----- INFORMATION GIVEN -----

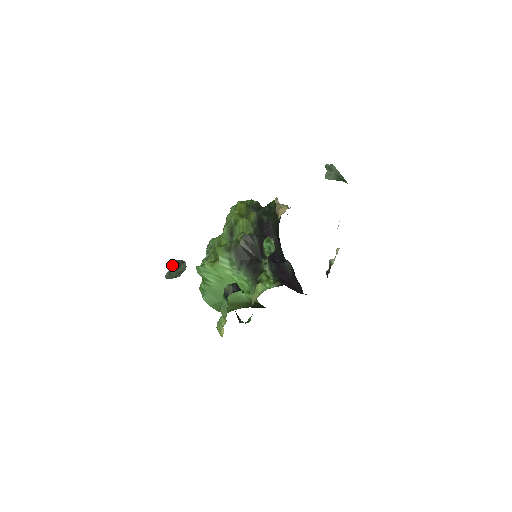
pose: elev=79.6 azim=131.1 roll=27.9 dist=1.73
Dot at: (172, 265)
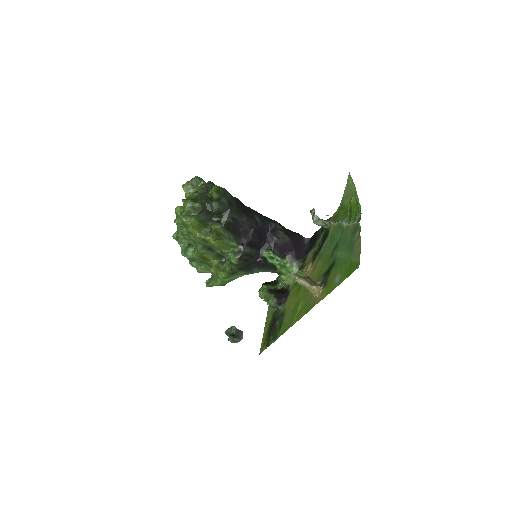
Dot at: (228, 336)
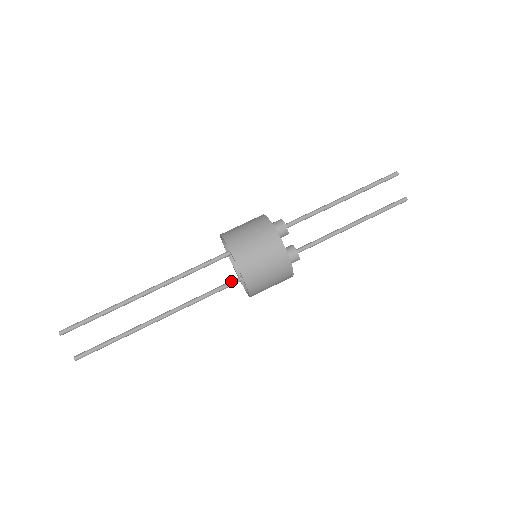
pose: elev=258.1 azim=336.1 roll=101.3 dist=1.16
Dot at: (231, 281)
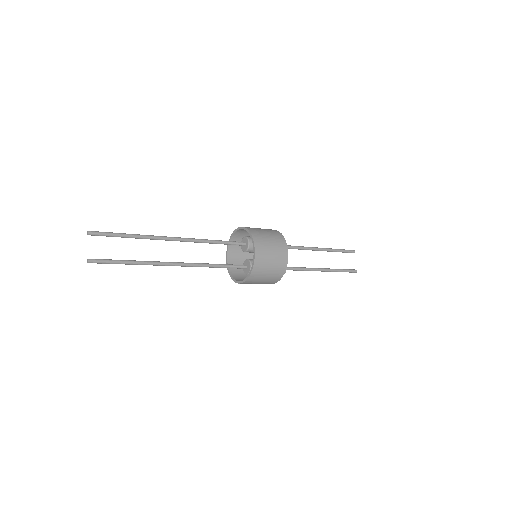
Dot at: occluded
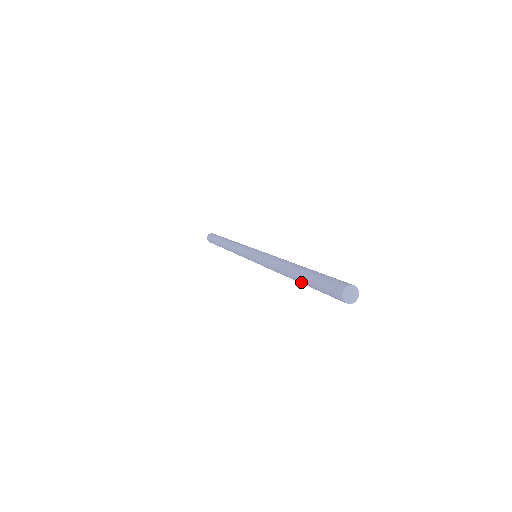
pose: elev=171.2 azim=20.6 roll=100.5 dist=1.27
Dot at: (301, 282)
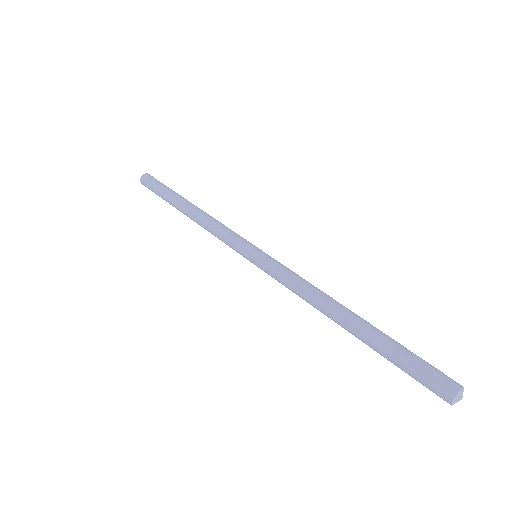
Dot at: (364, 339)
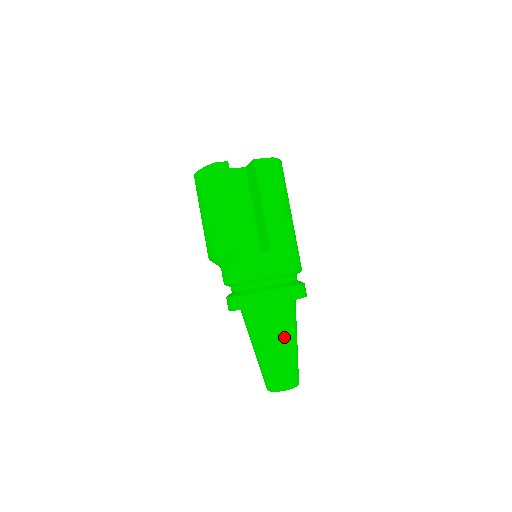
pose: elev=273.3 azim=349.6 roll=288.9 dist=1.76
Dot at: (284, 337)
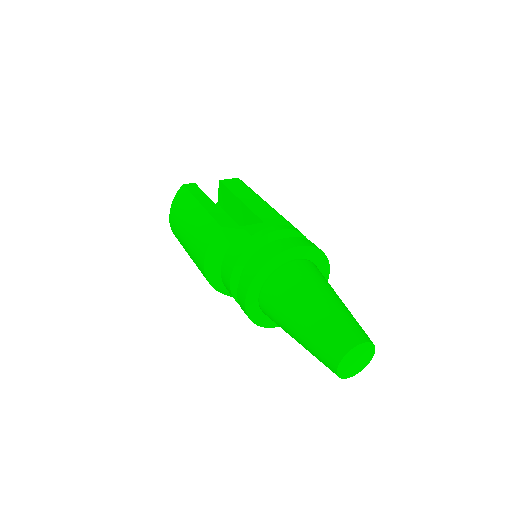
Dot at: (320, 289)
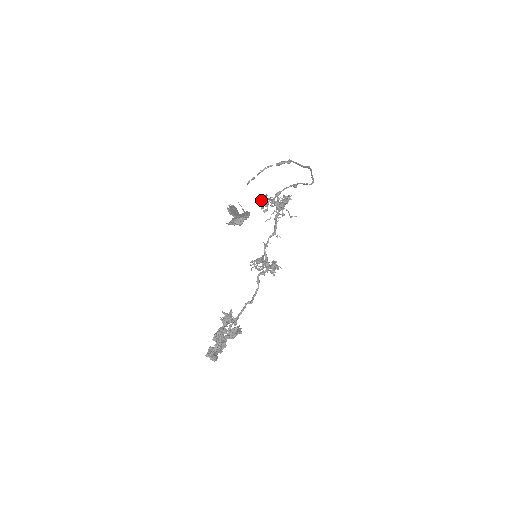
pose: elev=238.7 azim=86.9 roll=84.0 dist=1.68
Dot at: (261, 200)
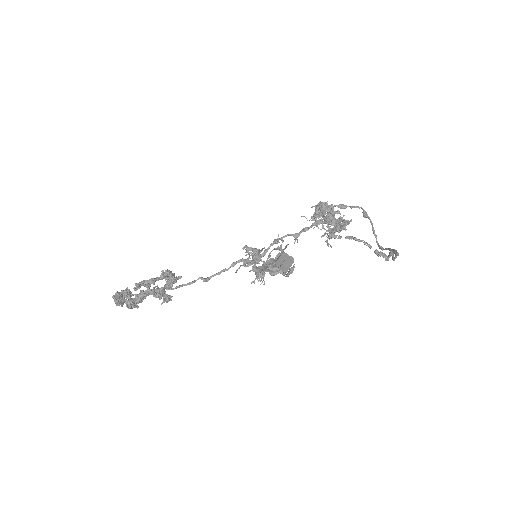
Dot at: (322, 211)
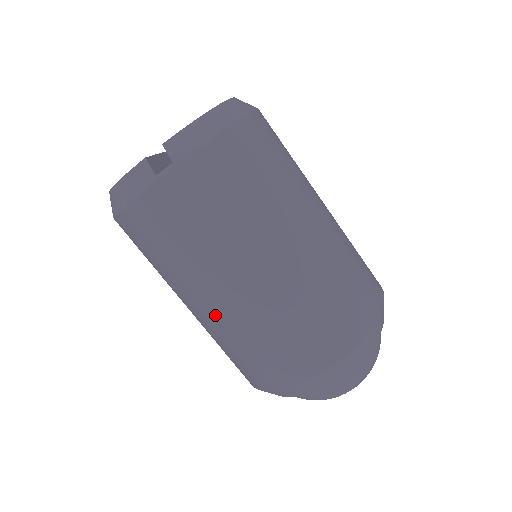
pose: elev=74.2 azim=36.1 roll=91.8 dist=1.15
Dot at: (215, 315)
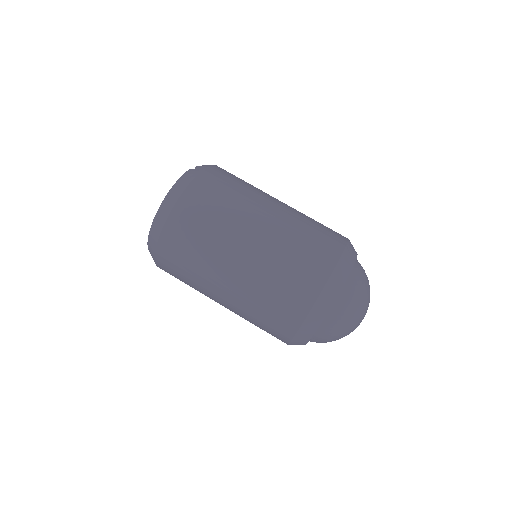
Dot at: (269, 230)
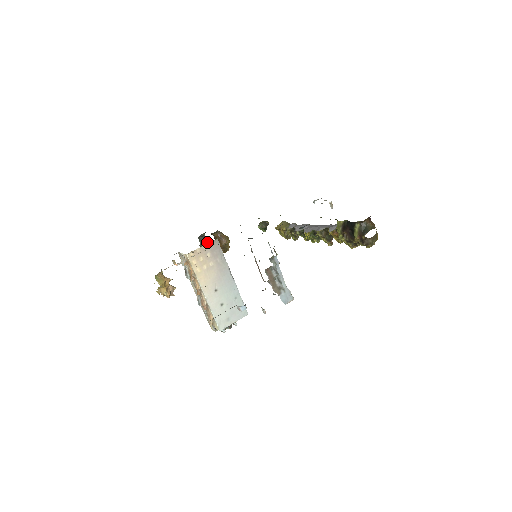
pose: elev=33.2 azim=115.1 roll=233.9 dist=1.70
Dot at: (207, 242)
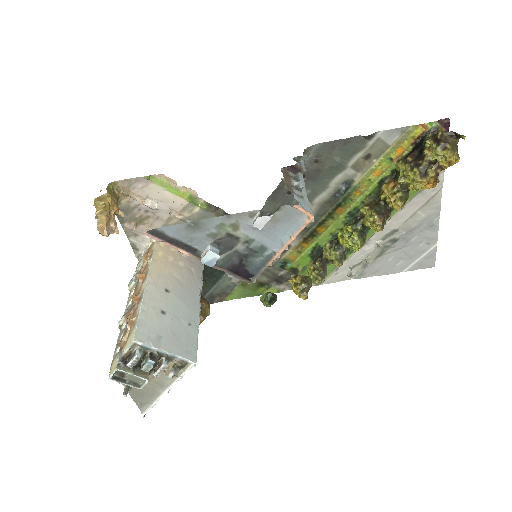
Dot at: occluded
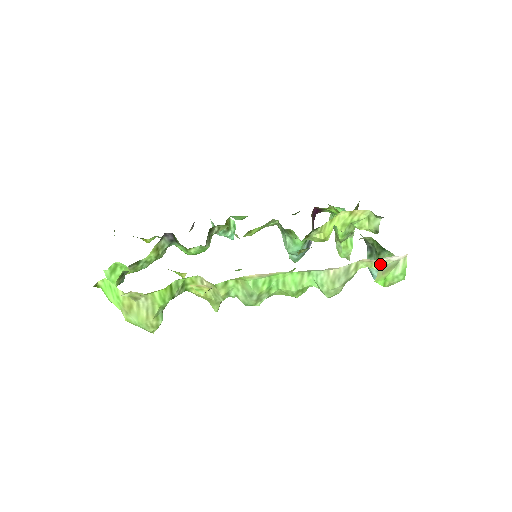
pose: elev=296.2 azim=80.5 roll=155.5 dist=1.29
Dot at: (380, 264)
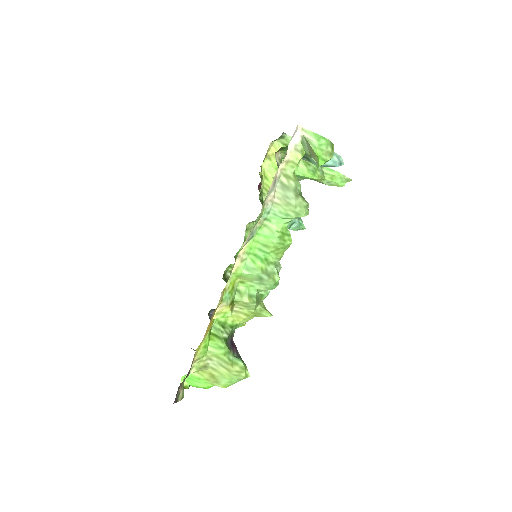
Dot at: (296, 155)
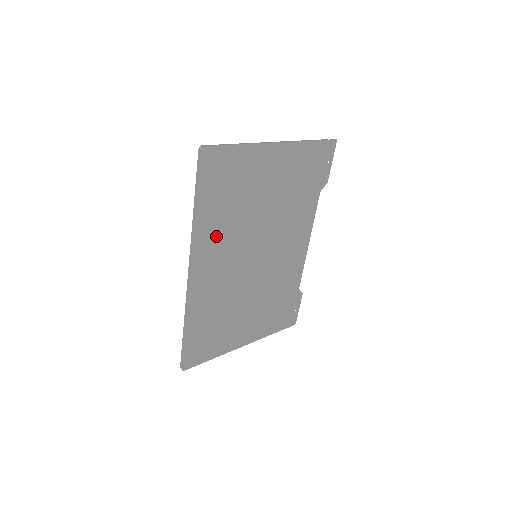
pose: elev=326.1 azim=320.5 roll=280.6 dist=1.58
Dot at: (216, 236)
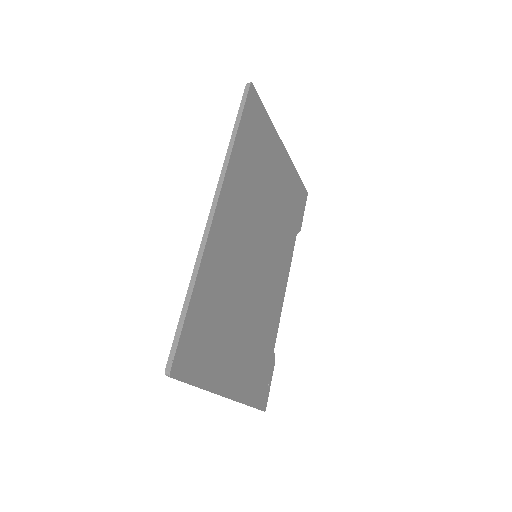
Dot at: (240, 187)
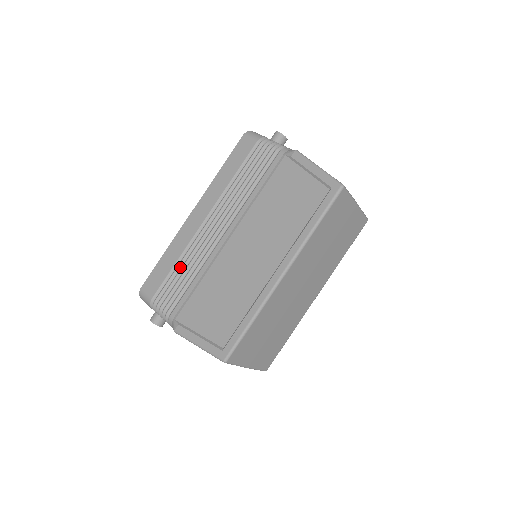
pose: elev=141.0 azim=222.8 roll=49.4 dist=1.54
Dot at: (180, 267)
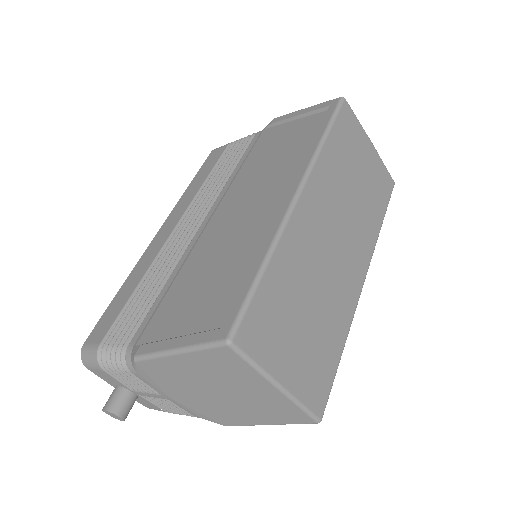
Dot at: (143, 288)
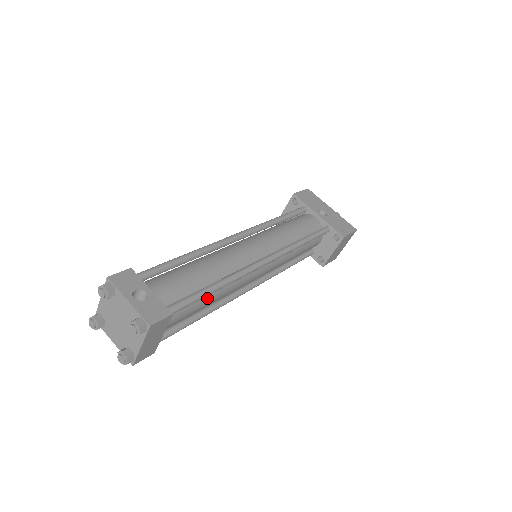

-----

Pull out every line of the records above that contains the string "roll", and list those lines in order.

pose: elev=79.6 azim=131.1 roll=27.9 dist=1.73
pose: elev=258.1 azim=336.1 roll=101.3 dist=1.16
pose: elev=171.2 azim=20.6 roll=100.5 dist=1.27
pose: elev=273.3 azim=349.6 roll=288.9 dist=1.76
pose: elev=238.7 azim=86.9 roll=84.0 dist=1.68
pose: elev=74.2 azim=36.1 roll=91.8 dist=1.15
pose: elev=33.2 azim=115.1 roll=233.9 dist=1.70
pose: elev=296.2 azim=80.5 roll=155.5 dist=1.29
pose: elev=326.1 azim=320.5 roll=280.6 dist=1.58
pose: elev=141.0 azim=222.8 roll=49.4 dist=1.54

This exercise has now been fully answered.